SCP-4969-1-56 moves closer to Agent Lannister and begins rubbing their inner thigh area.

AL: What ar—

1-56: Just try one, Bob's girl is in the car. Just slip it on and go for i—

AL: Are you fucking serious?

1-56: What?

AL: You want me to have sex with one of your colleague's partners? To test a product?

1-56: Relax! She's not going anywhere, she's in the trunk o—

AL: The trunk of your car?!

1-56: Fucking chill dude, she's affecting business, this was Rob's responsibility for fucks sake.

Agent Lannister later confirmed feigning interest to find the hostage.

AL: Okay, take me uh… Take me to her.

1-56: Fuck yeah! Dude, you're gonna love this.

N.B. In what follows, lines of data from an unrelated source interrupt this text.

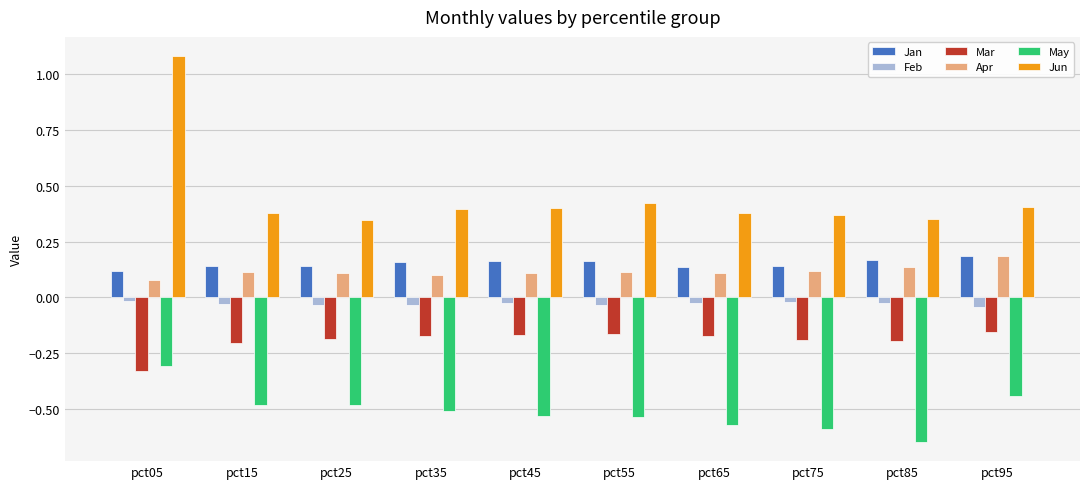

At which category is the sum across all series the highest?

pct05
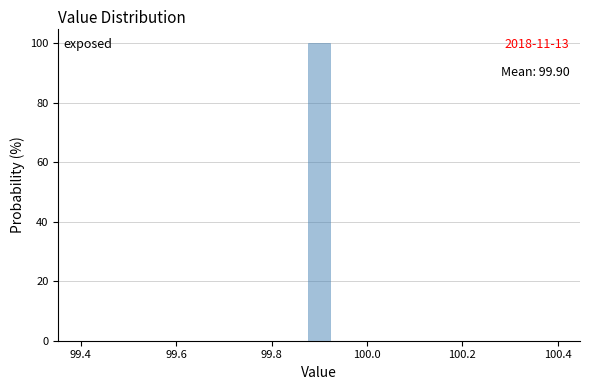

Around what value on the x-axis is the tallest bar? Give the approximate position of its centre, as read against the axis.

99.90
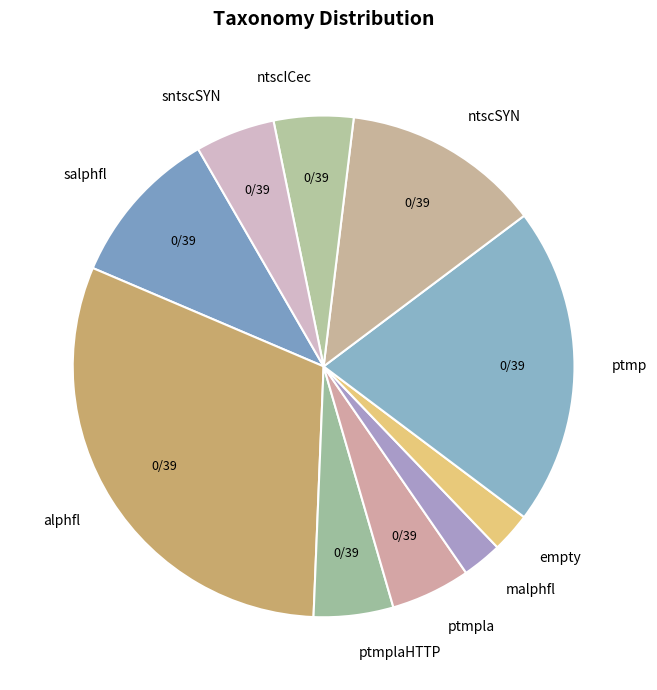

Is ntscSYN the majority of the pie?

No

Let's go.

SCP-4969-1-56 leads Agent Lannister to a minivan in an alleyway near the meeting place.

1-56: She's in here, don't get too carried away haha we're in public.

SCP-4969-1-56 opens trunk of vehicle, revealing an unidentified teenager (TG) before removing gag from her mouth.

1-56: (To girl) — Now, remember what I told you. Don't make a sound okay?

Agent Lannister is seen attacking SCP-4969-1-56.

AL: You shitbag! Six-three move in on— my location, hostage found in suspect's vehicle.

1-56: Who the hell are you talki— Hey! Wha—

Agent Lannister switches off bodycam.

At the conclusion of the interview, a team of standby agents successfully cleared, amnestized and freed the kidnapped civilian. Further investigation revealed the location used as SCP-4969-1-56's breeding facility. Nine gestating individuals were found being held unwillingly. SCP-4969-1-56 was successfully apprehended but expired in custody as a result of unidentified blunt force injuries.